**Exercise directions**
Beginning with the first line of the entries below, quote each line until you reach and include the line with "6. ADA & Drug-Free".

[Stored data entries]
*** Block opens ***

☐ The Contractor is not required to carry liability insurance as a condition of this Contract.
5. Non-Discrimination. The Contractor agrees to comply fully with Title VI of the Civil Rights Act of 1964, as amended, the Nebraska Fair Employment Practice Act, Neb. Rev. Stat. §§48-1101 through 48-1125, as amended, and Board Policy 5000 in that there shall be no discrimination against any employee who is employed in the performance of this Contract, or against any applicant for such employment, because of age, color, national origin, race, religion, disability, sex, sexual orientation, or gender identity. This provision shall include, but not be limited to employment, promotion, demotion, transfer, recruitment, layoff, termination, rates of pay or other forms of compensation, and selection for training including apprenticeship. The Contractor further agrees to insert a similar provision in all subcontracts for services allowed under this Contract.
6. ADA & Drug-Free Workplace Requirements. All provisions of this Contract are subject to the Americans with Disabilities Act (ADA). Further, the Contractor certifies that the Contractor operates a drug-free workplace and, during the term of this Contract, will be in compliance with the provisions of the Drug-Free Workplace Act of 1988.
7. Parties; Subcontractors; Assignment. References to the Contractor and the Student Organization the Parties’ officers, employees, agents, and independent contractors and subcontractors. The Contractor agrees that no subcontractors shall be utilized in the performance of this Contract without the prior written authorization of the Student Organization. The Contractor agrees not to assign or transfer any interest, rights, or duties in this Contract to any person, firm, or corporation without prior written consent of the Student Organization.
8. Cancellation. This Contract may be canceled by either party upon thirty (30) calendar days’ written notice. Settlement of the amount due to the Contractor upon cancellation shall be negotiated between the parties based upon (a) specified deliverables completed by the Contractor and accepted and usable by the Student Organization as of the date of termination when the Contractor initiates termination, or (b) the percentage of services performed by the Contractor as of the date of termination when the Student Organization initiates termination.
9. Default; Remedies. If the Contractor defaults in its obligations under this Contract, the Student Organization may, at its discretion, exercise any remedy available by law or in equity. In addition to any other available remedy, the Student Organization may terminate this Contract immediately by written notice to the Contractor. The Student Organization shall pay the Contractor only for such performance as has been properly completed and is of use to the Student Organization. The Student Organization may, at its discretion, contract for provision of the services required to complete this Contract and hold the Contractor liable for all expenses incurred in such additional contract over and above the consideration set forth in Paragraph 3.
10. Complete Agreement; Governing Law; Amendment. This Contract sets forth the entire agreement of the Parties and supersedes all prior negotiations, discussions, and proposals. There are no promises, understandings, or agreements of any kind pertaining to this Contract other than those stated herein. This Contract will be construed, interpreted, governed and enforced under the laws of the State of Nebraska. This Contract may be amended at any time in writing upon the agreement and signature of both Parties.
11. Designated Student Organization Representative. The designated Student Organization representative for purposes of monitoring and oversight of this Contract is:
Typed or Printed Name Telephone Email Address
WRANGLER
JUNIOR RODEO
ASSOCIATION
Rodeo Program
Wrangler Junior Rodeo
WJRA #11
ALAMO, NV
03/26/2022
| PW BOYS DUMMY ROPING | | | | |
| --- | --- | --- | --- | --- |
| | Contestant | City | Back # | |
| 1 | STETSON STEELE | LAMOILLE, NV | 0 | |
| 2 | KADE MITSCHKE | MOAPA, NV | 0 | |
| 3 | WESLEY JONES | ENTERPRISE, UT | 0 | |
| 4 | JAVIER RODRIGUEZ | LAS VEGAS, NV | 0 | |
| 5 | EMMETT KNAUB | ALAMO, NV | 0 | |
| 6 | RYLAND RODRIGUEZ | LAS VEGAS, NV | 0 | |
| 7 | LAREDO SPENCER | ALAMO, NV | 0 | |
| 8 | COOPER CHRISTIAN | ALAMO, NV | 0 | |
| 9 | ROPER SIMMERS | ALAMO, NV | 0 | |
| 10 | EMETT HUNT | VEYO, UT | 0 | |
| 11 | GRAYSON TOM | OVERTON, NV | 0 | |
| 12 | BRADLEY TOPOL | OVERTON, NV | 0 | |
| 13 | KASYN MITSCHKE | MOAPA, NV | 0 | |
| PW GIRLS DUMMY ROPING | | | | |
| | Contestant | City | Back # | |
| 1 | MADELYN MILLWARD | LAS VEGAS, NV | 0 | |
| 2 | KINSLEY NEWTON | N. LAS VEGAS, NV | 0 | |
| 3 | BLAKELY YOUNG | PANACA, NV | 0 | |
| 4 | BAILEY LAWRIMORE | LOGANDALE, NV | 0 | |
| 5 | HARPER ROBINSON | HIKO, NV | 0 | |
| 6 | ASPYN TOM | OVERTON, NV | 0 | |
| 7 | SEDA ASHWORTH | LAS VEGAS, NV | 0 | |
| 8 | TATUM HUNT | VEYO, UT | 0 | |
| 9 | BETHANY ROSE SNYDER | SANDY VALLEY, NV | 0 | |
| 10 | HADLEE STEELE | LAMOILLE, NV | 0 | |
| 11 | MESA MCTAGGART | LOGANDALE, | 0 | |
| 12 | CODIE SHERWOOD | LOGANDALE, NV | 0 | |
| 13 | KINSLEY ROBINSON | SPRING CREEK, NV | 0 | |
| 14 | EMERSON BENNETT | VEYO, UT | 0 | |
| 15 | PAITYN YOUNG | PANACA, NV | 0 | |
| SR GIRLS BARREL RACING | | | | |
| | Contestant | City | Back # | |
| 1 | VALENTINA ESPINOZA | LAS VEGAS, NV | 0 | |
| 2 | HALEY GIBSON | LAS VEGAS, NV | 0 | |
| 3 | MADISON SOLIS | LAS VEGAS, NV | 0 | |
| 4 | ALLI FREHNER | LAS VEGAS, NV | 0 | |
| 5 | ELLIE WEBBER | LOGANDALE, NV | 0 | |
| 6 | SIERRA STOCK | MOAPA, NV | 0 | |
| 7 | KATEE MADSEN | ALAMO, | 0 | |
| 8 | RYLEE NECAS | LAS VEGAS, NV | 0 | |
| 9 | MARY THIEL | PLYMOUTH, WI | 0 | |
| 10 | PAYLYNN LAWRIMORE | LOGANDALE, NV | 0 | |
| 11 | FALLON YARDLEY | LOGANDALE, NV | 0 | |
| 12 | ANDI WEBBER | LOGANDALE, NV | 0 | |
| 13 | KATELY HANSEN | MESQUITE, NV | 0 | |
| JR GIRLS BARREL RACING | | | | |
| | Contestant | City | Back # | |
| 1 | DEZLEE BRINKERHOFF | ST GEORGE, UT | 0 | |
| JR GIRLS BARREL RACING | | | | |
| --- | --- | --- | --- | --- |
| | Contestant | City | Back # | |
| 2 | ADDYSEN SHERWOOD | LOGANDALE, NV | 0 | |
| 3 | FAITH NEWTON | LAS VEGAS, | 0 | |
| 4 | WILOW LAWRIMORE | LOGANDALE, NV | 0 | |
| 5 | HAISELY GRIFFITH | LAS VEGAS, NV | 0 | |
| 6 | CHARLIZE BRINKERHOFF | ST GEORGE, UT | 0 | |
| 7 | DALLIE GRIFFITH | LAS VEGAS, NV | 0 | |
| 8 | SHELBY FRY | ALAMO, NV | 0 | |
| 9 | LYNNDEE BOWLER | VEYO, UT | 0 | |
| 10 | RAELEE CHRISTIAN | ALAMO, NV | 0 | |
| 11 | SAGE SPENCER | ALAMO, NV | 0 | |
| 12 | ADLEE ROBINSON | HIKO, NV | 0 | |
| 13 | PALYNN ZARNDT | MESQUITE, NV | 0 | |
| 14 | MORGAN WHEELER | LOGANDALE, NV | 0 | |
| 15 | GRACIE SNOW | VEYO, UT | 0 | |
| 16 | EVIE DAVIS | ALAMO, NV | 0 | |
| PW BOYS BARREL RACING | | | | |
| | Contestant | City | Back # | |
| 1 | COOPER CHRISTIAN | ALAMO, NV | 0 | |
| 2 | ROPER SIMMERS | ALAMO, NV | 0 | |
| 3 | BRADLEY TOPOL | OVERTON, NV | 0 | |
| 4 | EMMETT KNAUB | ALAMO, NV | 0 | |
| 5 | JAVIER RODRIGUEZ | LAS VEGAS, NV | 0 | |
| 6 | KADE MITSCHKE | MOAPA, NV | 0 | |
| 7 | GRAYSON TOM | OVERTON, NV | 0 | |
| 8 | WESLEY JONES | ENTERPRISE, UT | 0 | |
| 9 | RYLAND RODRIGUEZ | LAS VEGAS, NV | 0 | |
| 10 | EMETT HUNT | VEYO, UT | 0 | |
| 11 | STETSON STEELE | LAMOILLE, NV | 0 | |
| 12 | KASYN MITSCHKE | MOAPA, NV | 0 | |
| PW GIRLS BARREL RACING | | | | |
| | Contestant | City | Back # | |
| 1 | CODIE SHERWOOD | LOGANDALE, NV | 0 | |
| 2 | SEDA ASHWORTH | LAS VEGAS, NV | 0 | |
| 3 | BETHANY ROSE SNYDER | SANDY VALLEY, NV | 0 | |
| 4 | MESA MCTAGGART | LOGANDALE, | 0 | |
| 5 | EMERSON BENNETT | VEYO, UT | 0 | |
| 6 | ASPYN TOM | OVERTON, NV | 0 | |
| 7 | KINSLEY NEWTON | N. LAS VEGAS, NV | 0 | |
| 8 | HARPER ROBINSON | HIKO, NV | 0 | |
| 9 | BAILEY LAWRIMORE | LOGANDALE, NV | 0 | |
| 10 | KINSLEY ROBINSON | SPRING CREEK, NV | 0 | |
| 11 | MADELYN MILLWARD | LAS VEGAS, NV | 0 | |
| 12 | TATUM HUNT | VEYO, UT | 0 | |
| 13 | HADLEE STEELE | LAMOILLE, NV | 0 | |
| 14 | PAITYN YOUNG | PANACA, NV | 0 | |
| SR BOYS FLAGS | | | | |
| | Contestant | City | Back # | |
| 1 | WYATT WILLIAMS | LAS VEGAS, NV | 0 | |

*** Block closes ***

**Solution for this exercise**
☐ The Contractor is not required to carry liability insurance as a condition of this Contract.
5. Non-Discrimination. The Contractor agrees to comply fully with Title VI of the Civil Rights Act of 1964, as amended, the Nebraska Fair Employment Practice Act, Neb. Rev. Stat. §§48-1101 through 48-1125, as amended, and Board Policy 5000 in that there shall be no discrimination against any employee who is employed in the performance of this Contract, or against any applicant for such employment, because of age, color, national origin, race, religion, disability, sex, sexual orientation, or gender identity. This provision shall include, but not be limited to employment, promotion, demotion, transfer, recruitment, layoff, termination, rates of pay or other forms of compensation, and selection for training including apprenticeship. The Contractor further agrees to insert a similar provision in all subcontracts for services allowed under this Contract.
6. ADA & Drug-Free Workplace Requirements. All provisions of this Contract are subject to the Americans with Disabilities Act (ADA). Further, the Contractor certifies that the Contractor operates a drug-free workplace and, during the term of this Contract, will be in compliance with the provisions of the Drug-Free Workplace Act of 1988.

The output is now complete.